Research

The research focus areas in the Moeckel lab are centered on the vascular and cellular biology of acute kidney injury and progression of chronic kidney disease:

  1. Cell survival mechanisms under hypertonic conditions: the focus is on COX2-dependent survival of renal medullary cells and the role of chaperones such as organic osmolytes and heat shock proteins in preventing apoptosis.
  2. The role of hyperphosphatemia in progression of chronic kidney disease (CKD): phosphate-induced AKI and progression of interstitial fibrosis and the molecular mechanisms thereof.
  3. Cell-matrix interaction and its role in cell volume regulation: cytoplasmic membrane and cytoskeleton proteins stimulate signaling pathways that regulate osmo-adaptive responses and cell volume.
  4. The role of renal fibroblasts in progression of diabetic nephropathy: we examine the molecular mechanisms how high glucose stimulates collagen and fibronectin synthesis in cortical and medullary fibroblasts.
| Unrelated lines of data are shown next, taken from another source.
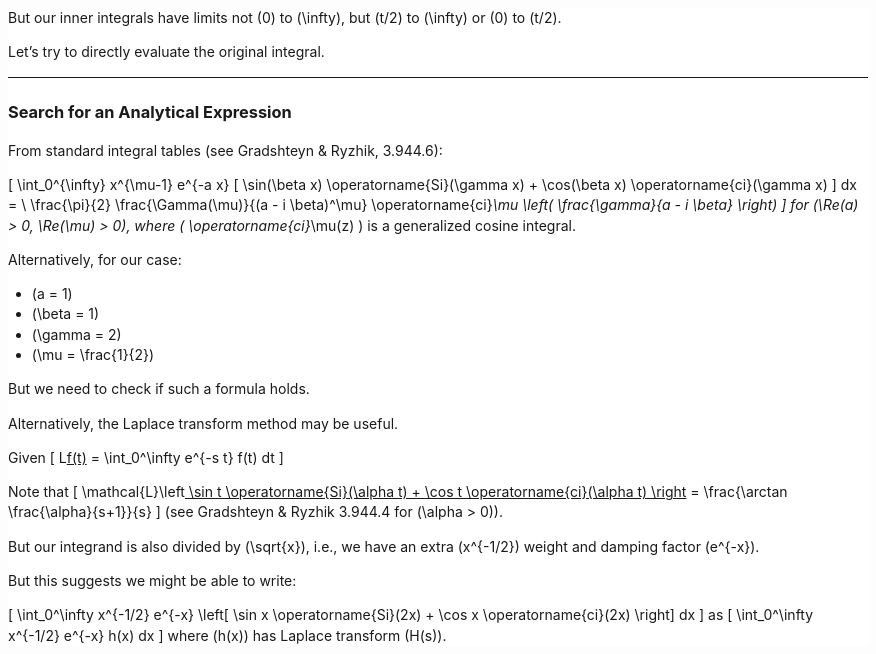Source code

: But our inner integrals have limits not \(0\) to \(\infty\), but \(t/2\) to \(\infty\) or \(0\) to \(t/2\).

Let’s try to directly evaluate the original integral.

---

### Search for an Analytical Expression

From standard integral tables (see Gradshteyn & Ryzhik, 3.944.6):

\[
\int_0^{\infty} x^{\mu-1} e^{-a x} [ \sin(\beta x) \operatorname{Si}(\gamma x) + \cos(\beta x) \operatorname{ci}(\gamma x) ] dx = \\
\frac{\pi}{2} \frac{\Gamma(\mu)}{(a - i \beta)^\mu} \operatorname{ci}_\mu \left( \frac{\gamma}{a - i \beta} \right)
\]
for \(\Re(a) > 0, \Re(\mu) > 0\), where \( \operatorname{ci}_\mu(z) \) is a generalized cosine integral.

Alternatively, for our case:

- \(a = 1\)
- \(\beta = 1\)
- \(\gamma = 2\)
- \(\mu = \frac{1}{2}\)

But we need to check if such a formula holds.

Alternatively, the Laplace transform method may be useful.

Given
\[
L[f(t)](s) = \int_0^\infty e^{-s t} f(t) dt
\]

Note that
\[
\mathcal{L}\left[ \sin t \operatorname{Si}(\alpha t) + \cos t \operatorname{ci}(\alpha t) \right](s) = \frac{\arctan \frac{\alpha}{s+1}}{s}
\]
(see Gradshteyn & Ryzhik 3.944.4 for \(\alpha > 0\)).

But our integrand is also divided by \(\sqrt{x}\), i.e., we have an extra \(x^{-1/2}\) weight and damping factor \(e^{-x}\).

But this suggests we might be able to write:

\[
\int_0^\infty x^{-1/2} e^{-x} \left[ \sin x \operatorname{Si}(2x) + \cos x \operatorname{ci}(2x) \right] dx
\]
as
\[
\int_0^\infty x^{-1/2} e^{-x} h(x) dx
\]
where \(h(x)\) has Laplace transform \(H(s)\).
Hyperosmotic stress is highly prevalent in the kidney medulla and how cells survive in this lethal environment is largely unknown. Medullary interstitial cells contain very high concentrations of cyclooxygenase 2 (COX2) that synthesizes the prostanoids PGE2 and PGI2, which are important in mediating cell survival under hyperosmotic conditions. Our lab discovered that COX2 activity is an important regulator of the compatible osmolyte response in medullary kidney cells and that Integrins play an important role in the cell-matrix interaction that leads to accumulation of compatible osmolytes and cell volume regulation. The mechanisms employed by kidney cells to sense the hypertonic environment and communicate this signal to transcription factors such as TonEBP/NFAT5, which subsequently drive the expression of osmolyte transporters and heat shock proteins, is one focus of our studies.

Renal fibroblasts play an important role in the development of interstitial fibrosis and progression of CKD. Our lab is currently investigating the mechanisms that lead to increased synthesis of fibrogenic molecules such as fibronectin and collagen in renal fibroblasts under hyperphosphatemic and hyperglycemic conditions. We have generated primary and immortalized fibroblast cell lines from renal cortex and medulla, which we employ to study signaling pathways and the regulation of transcription factors that drive progression of fibrosis. Moreover, we are investigating the role of endothelial cell injury in progression of renal fibrosis using diabetic mouse models.